After graduation, Bincik will be working as a junior R&D Scientist at e-Zinc, a Toronto-based company that has developed electrochemical technology for storing energy in zinc metal. The company is one of the 2022 Global Cleantech 100.
“I am excited to return to the e-Zinc team, where I completed my PEY co-op, to continue work on the development of the air cathode component of the zinc-air battery.”
Master’s degree in civil and mineral engineering
Caron describes her two years as a civil and mineral engineering student as a roller-coaster ride.
“It had its highs and lows,” she says. “But I am grateful for the support I had from those around me, including my thesis supervisor and members of the department.”
While many of her classes and projects were completed remotely, Caron was still able to immerse herself in the social life of her department through the CivMin Graduate Students Association (CivMinGSA), where she served as vice-president, social.
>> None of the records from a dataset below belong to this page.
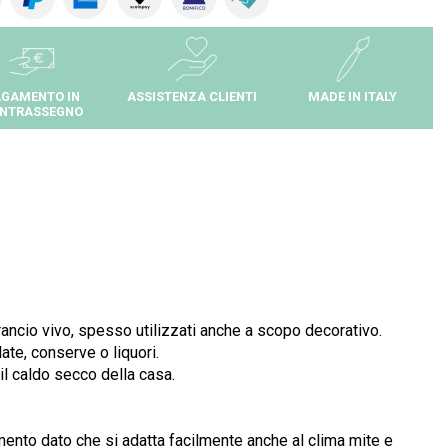
GAMENTO IN
ASSISTENZA CLIENTI
MADE IN ITALY
NTRASSEGNO
rancio vivo, spesso utilizzati anche a scopo decorativo.
ate, conserve o liquori.
il caldo secco della casa.
mento dato che si adatta facilmente anche al clima mite e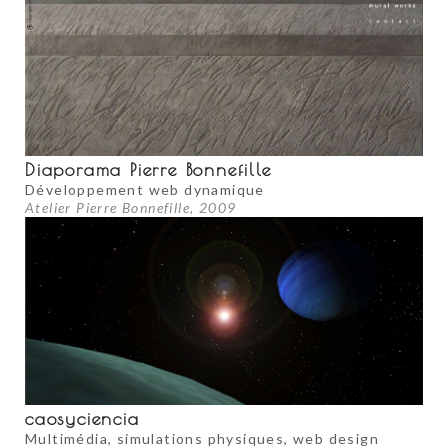
Diaporama Pierre Bonnefille
Développement web dynamique
Atelier Pierre Bonnefille, 2009
caosyciencia
Multimédia, simulations physiques, web design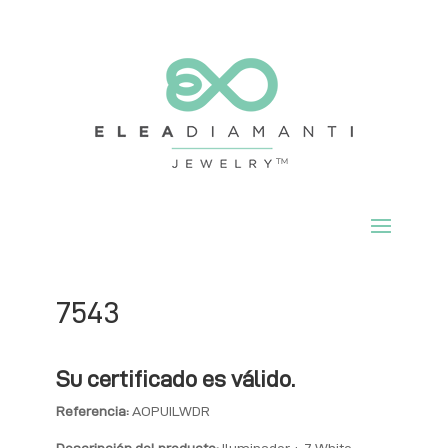
7543
Su certificado es válido.
Referencia:
AOPUILWDR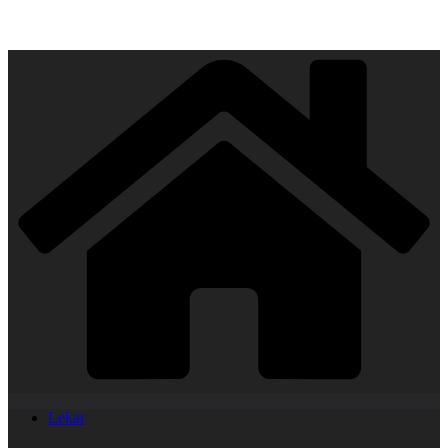
Lekar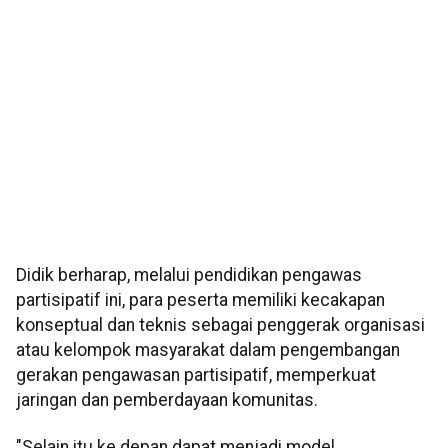
Didik berharap, melalui pendidikan pengawas
partisipatif ini, para peserta memiliki kecakapan
konseptual dan teknis sebagai penggerak organisasi
atau kelompok masyarakat dalam pengembangan
gerakan pengawasan partisipatif, memperkuat
jaringan dan pemberdayaan komunitas.
"Selain itu ke depan dapat menjadi model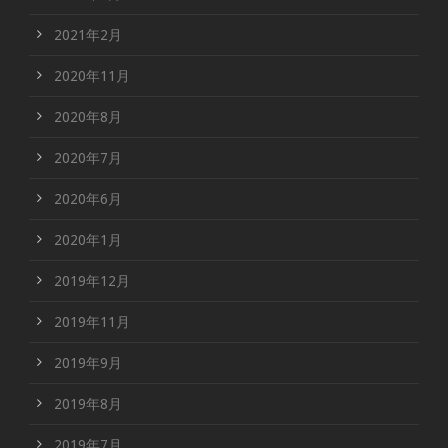
2021年2月
2020年11月
2020年8月
2020年7月
2020年6月
2020年1月
2019年12月
2019年11月
2019年9月
2019年8月
2019年7月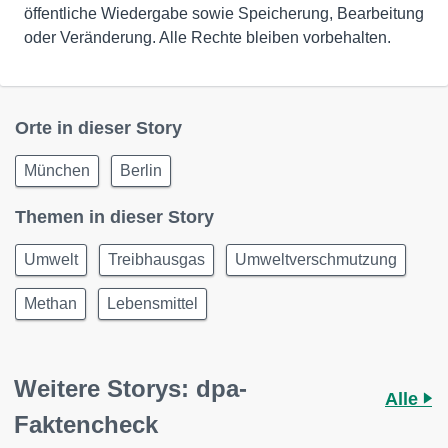
öffentliche Wiedergabe sowie Speicherung, Bearbeitung
oder Veränderung. Alle Rechte bleiben vorbehalten.
Orte in dieser Story
München
Berlin
Themen in dieser Story
Umwelt
Treibhausgas
Umweltverschmutzung
Methan
Lebensmittel
Weitere Storys: dpa-
Alle
Faktencheck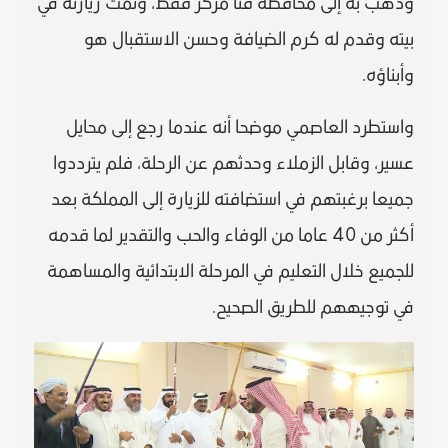
وذهب به إلى محافظة قنا مركز قفط، وتمت زيارته في
بيته وقدم له كرم الضيافة وحسن الاستقبال هو
وأبناؤه.
واستطرد العاصمي موضحا أنه عندما رجع إلى محايل
عسير، وقابل الزملاء وحدثهم عن الرحلة، فلم يترددوا
جميعا برغبتهم في استضافته للزيارة إلى المملكة بعد
أكثر من 40 عاما من الوفاء والحب والتقدير لما قدمه
للجميع خلال التعليم في المرحلة الابتدائية والمساهمة
في توجيههم للطريق الصحيح.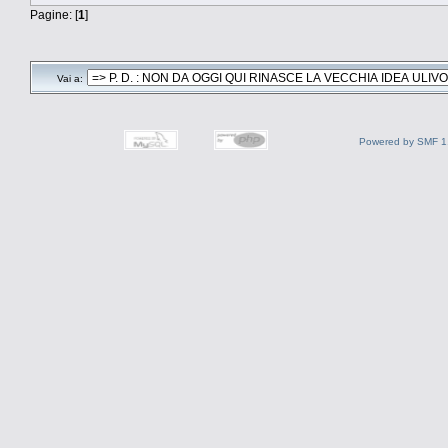
Pagine: [
1
]
Vai a:
Powered by SMF 1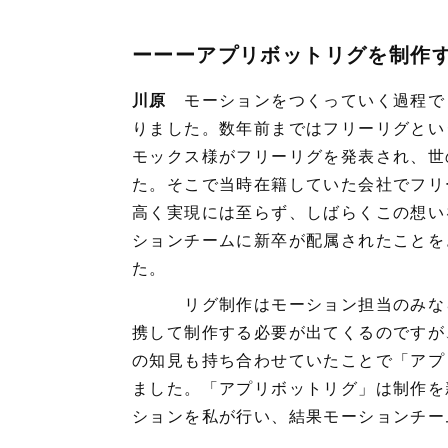
ーーーアプリボットリグを制作
川原
モーションをつくっていく過程で
りました。数年前まではフリーリグとい
モックス様がフリーリグを発表され、世
た。そこで当時在籍していた会社でフリ
高く実現には至らず、しばらくこの想い
ションチームに新卒が配属されたことを
た。
リグ制作はモーション担当のみなら
携して制作する必要が出てくるのですが
の知見も持ち合わせていたことで「アプ
ました。「アプリボットリグ」は制作を
ションを私が行い、結果モーションチー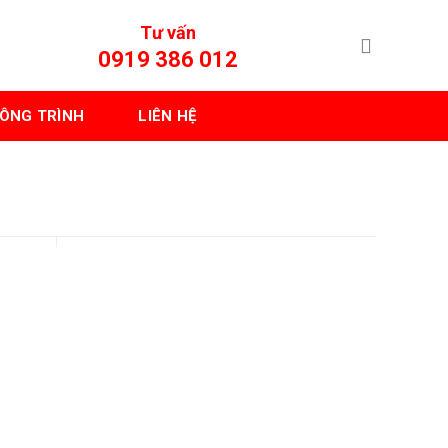
Tư vấn
0919 386 012
ÔNG TRÌNH
LIÊN HỆ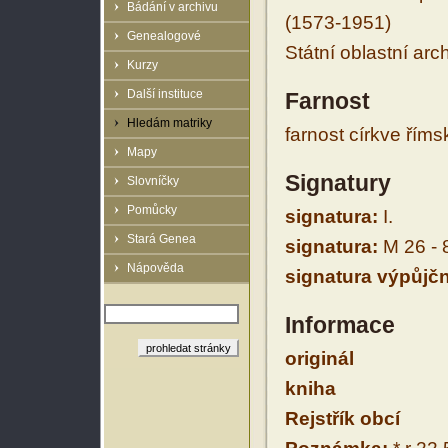
Bádání v archivu
(1573-1951)
Genealogové
Státní oblastní arc
Kurzy
Další instituce
Farnost
Hledám matriky
farnost církve řím
Mapy
Signatury
Slovníčky
Pomůcky
signatura:
I.
Stará Genea
signatura:
M 26 - 
Nápověda
signatura výpůjčn
Informace
originál
kniha
Rejstřík obcí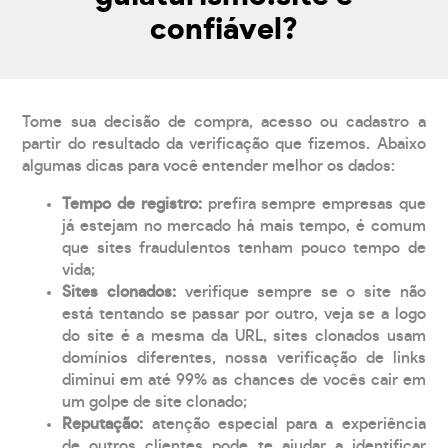
confiável?
Tome sua decisão de compra, acesso ou cadastro a
partir do resultado da verificação que fizemos. Abaixo
algumas dicas para você entender melhor os dados:
Tempo de registro:
prefira sempre empresas que
já estejam no mercado há mais tempo, é comum
que sites fraudulentos tenham pouco tempo de
vida;
Sites clonados:
verifique sempre se o site não
está tentando se passar por outro, veja se a logo
do site é a mesma da URL, sites clonados usam
domínios diferentes, nossa verificação de links
diminui em até 99% as chances de vocês cair em
um golpe de site clonado;
Reputação:
atenção especial para a experiência
de outros clientes pode te ajudar a identificar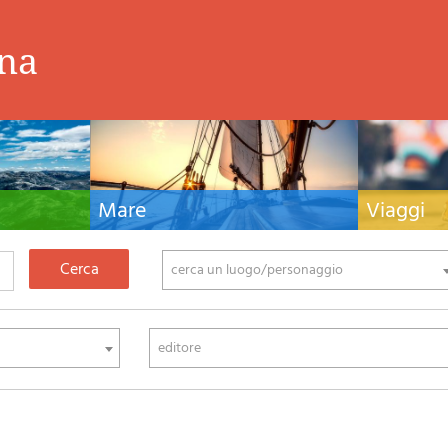
ina
Mare
Viaggi
nistiche,
Manuali nautici, cartografia nautica, libri e
Guide turistiche
tivo ed
letteratura per la barca a vela e motore
viaggio per l'Ita
fia di montagna
cerca un luogo/personaggio
editore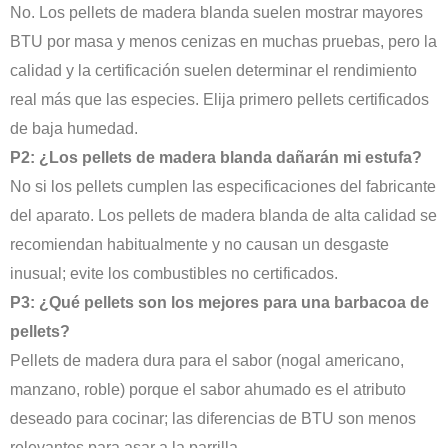
No. Los pellets de madera blanda suelen mostrar mayores
BTU por masa y menos cenizas en muchas pruebas, pero la
calidad y la certificación suelen determinar el rendimiento
real más que las especies. Elija primero pellets certificados
de baja humedad.
P2: ¿Los pellets de madera blanda dañarán mi estufa?
No si los pellets cumplen las especificaciones del fabricante
del aparato. Los pellets de madera blanda de alta calidad se
recomiendan habitualmente y no causan un desgaste
inusual; evite los combustibles no certificados.
P3: ¿Qué pellets son los mejores para una barbacoa de
pellets?
Pellets de madera dura para el sabor (nogal americano,
manzano, roble) porque el sabor ahumado es el atributo
deseado para cocinar; las diferencias de BTU son menos
relevantes para asar a la parrilla.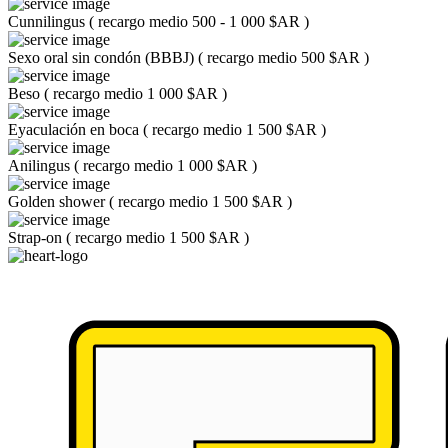
Cunnilingus
(
recargo medio 500 - 1 000 $AR
)
Sexo oral sin condón (BBBJ)
(
recargo medio 500 $AR
)
Beso
(
recargo medio 1 000 $AR
)
Eyaculación en boca
(
recargo medio 1 500 $AR
)
Anilingus
(
recargo medio 1 000 $AR
)
Golden shower
(
recargo medio 1 500 $AR
)
Strap-on
(
recargo medio 1 500 $AR
)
“We not only had good times during our events, but we were able to connect and share in the unique challenges of graduate studies,” she says.
She credits her CivMinGSA experiences, along with her studies, for allowing her communications skills to flourish and helping boost her self-confidence.
In the spring, Caron began her professional career at Agnico Eagle’s LaRonde Mine in Quebec, where she previously worked during her thesis project. As a ground control engineer-in-training, she is responsible for following up daily on the stability of underground excavations.
“High-stress conditions and seismicity are among the challenges we deal with,” she says. “My master’s degree under the supervision of Professor John Hadjigeorgiou has prepared me for this role.”
Caron’s thesis focused on data collection for rockburst investigations. It involved collecting all available design, implementation, monitoring and performance data to construct a timeline for each rockburst, which involves a sudden rupture or collapse of highly stressed rock in a mine.
“I have learned a lot in my field of study, and I now feel confident that I have established strong basis to strive in my career,” she says. “But I still have much to learn, and I am enthusiastic about it.”
Bachelor’s degree in engineering science, plus professional experience year co-op
“My experience at U of T has been a time of discovery,” says Maharaj. “I learned so much about engineering design, innovations in the industry and working as part of a team.”
The time was also a period of self-discovery for Maharaj, as her various internships, courses and research experiences helped her find out what she is passionate about, charting the course of her career.
In 2019, Maharaj had “the amazing opportunity” to be an intern at the NASA Ames Research Center’s department of rotorcraft aeromechanics.
“I was the thermal lead in developing a drone to help mitigate the prevalent California wildfires,” she says. “Following that experience, I was a thermal-mechanical engineering intern at Intel Corporation.”
A significant achievement from her PEY Co-op at Intel was leading the research for a novel cooling technology that resulted in the submission of a patent application.
Maharaj has held leadership positions in co-curricular activities, including as rocketry division aerodynamics lead on the University of Toronto Aerospace Team (UTAT) and marketing director for the University of Toronto West Indian Students’ Association (WISA).
This summer, Maharaj is working on an asteroid mining project in collaboration with MDA. She is also looking forward to starting her master’s studies this fall at the U of T Institute for Aerospace Studies, where she will be supervised by Professor Prasanth Nair.
Ultimately, she hopes to make a positive contribution to the advancement of sustainable aviation.
“Sustainability is a passion of mine due in part to my Caribbean Island origins,” she says. “Trinidad and Tobago’s dependence on the aviation industry to maintain international connections fuels my desire to mitigate the industry’s environmental impact.”